TASK GOAL
Copy the data that follows, character for character, minus the pictures.

GIVEN MATERIAL
▼
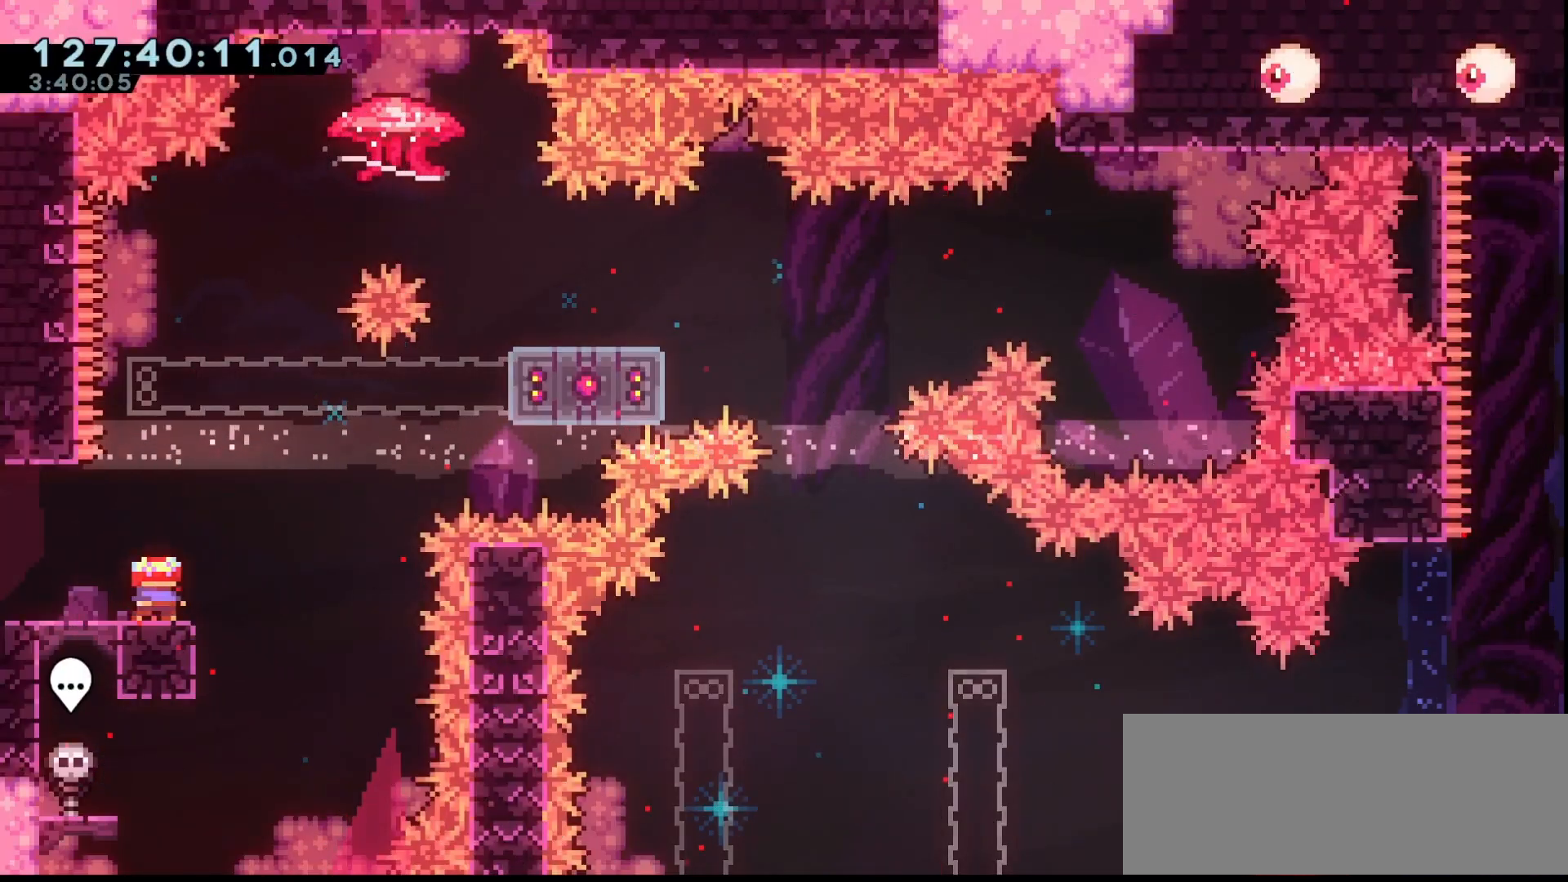
{"keys": ["grab", "right"], "events": [[67, "jump", "down"], [133, "up", "down"], [200, "dash", "down"], [333, "dash", "up"], [367, "jump", "up"], [467, "right", "down"], [467, "up", "up"]]}
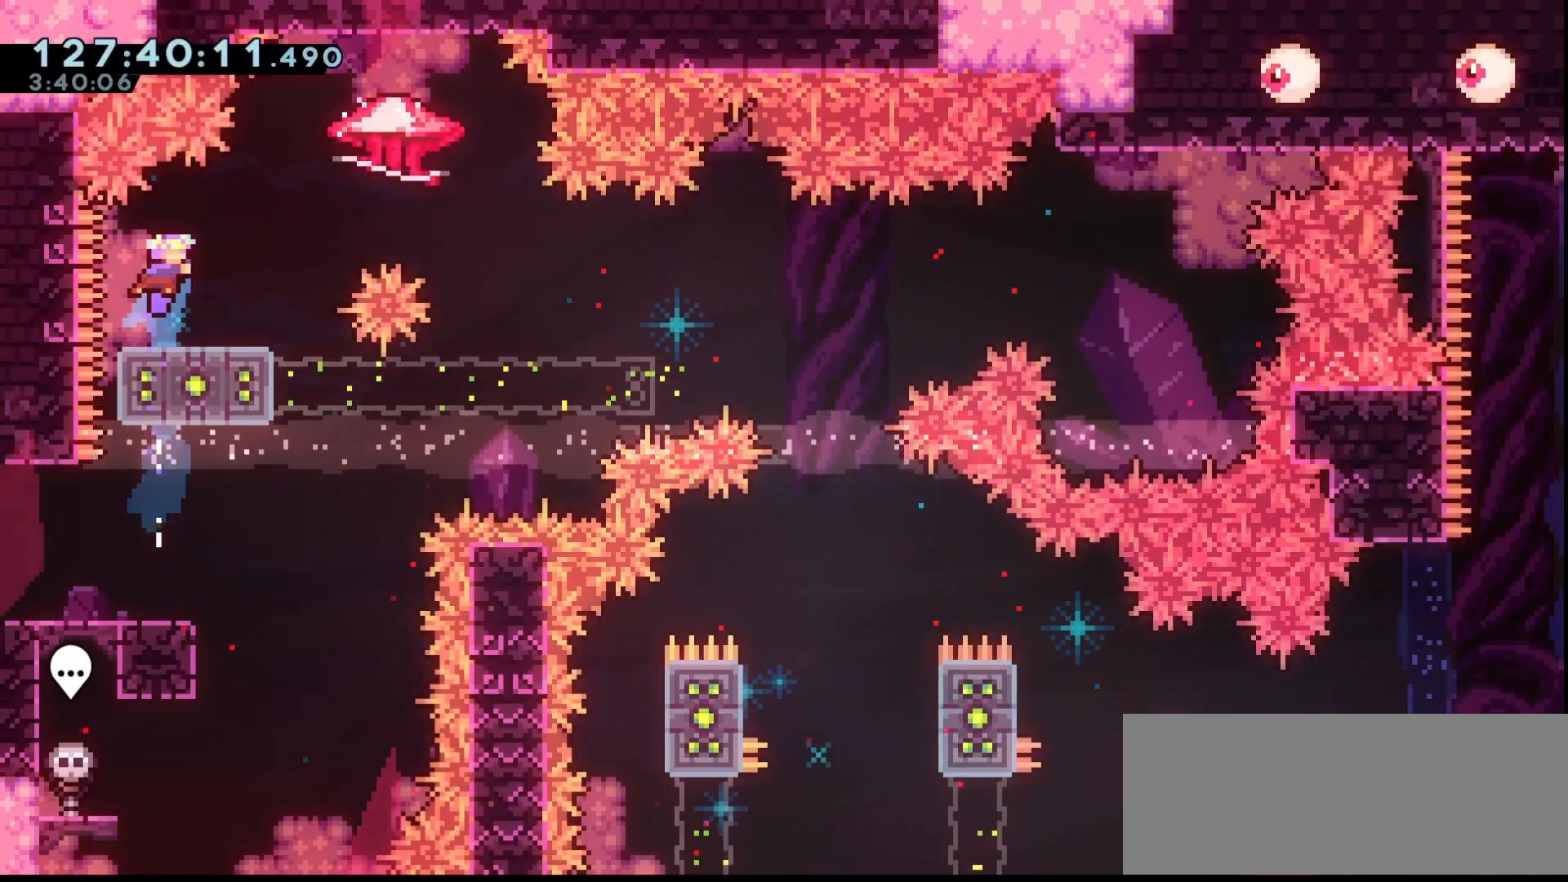
{"keys": ["grab", "jump", "right"], "events": [[100, "right", "up"], [300, "jump", "down"], [300, "right", "down"]]}
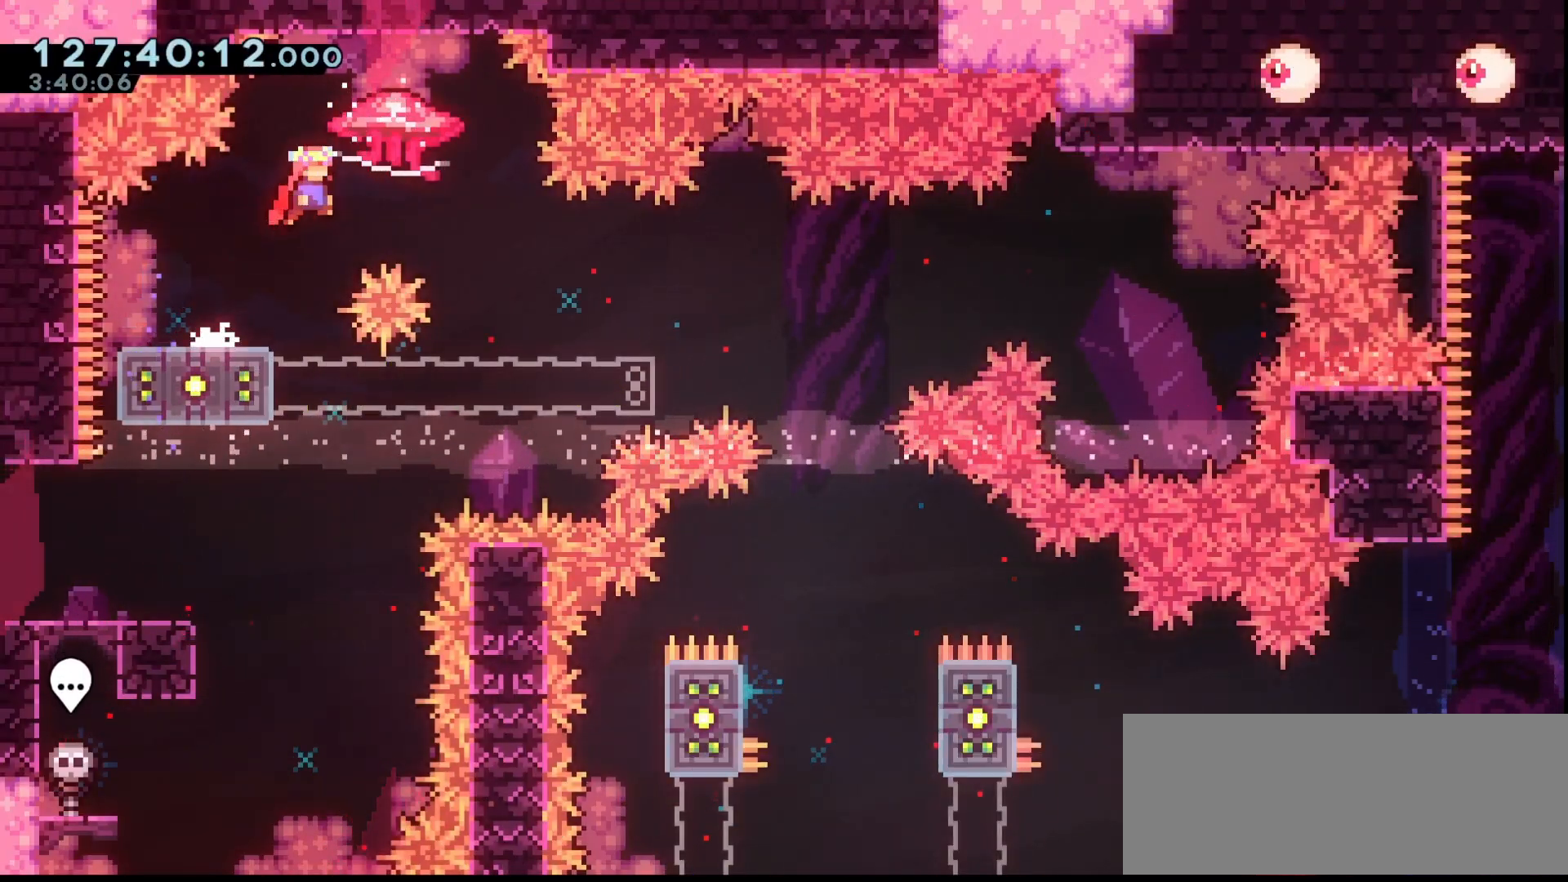
{"keys": ["grab", "right"], "events": [[167, "jump", "up"], [233, "right", "up"], [467, "right", "down"]]}
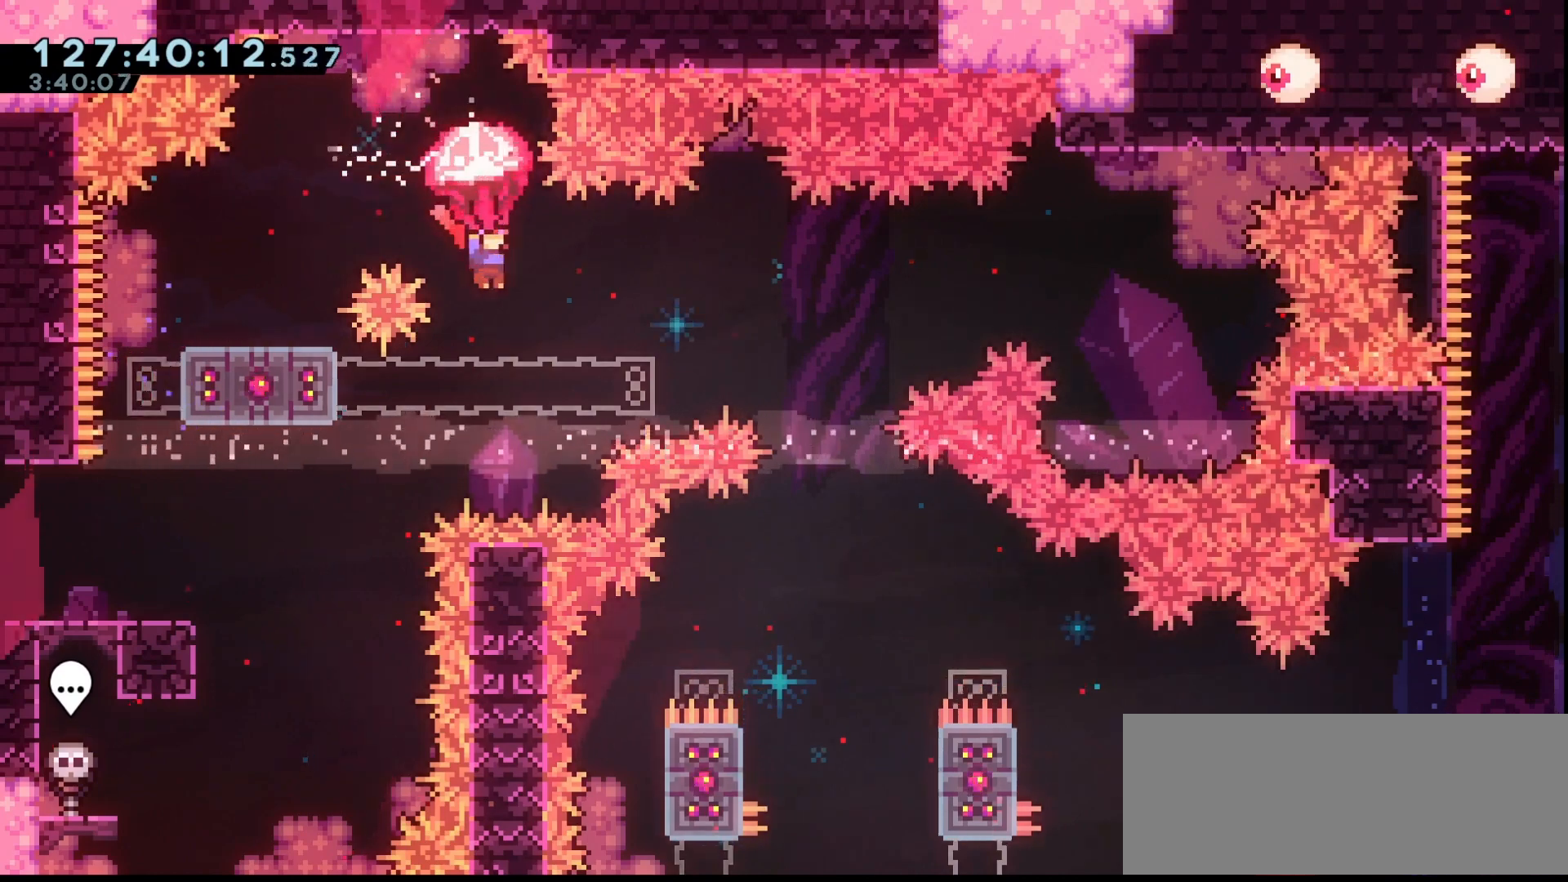
{"keys": ["grab", "left"], "events": [[133, "right", "up"], [367, "left", "down"]]}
▲
EXERCISE SOLUTION
{"keys": ["grab", "right"], "events": [[67, "jump", "down"], [133, "up", "down"], [200, "dash", "down"], [333, "dash", "up"], [367, "jump", "up"], [467, "right", "down"], [467, "up", "up"]]}
{"keys": ["grab", "jump", "right"], "events": [[100, "right", "up"], [300, "jump", "down"], [300, "right", "down"]]}
{"keys": ["grab", "right"], "events": [[167, "jump", "up"], [233, "right", "up"], [467, "right", "down"]]}
{"keys": ["grab", "left"], "events": [[133, "right", "up"], [367, "left", "down"]]}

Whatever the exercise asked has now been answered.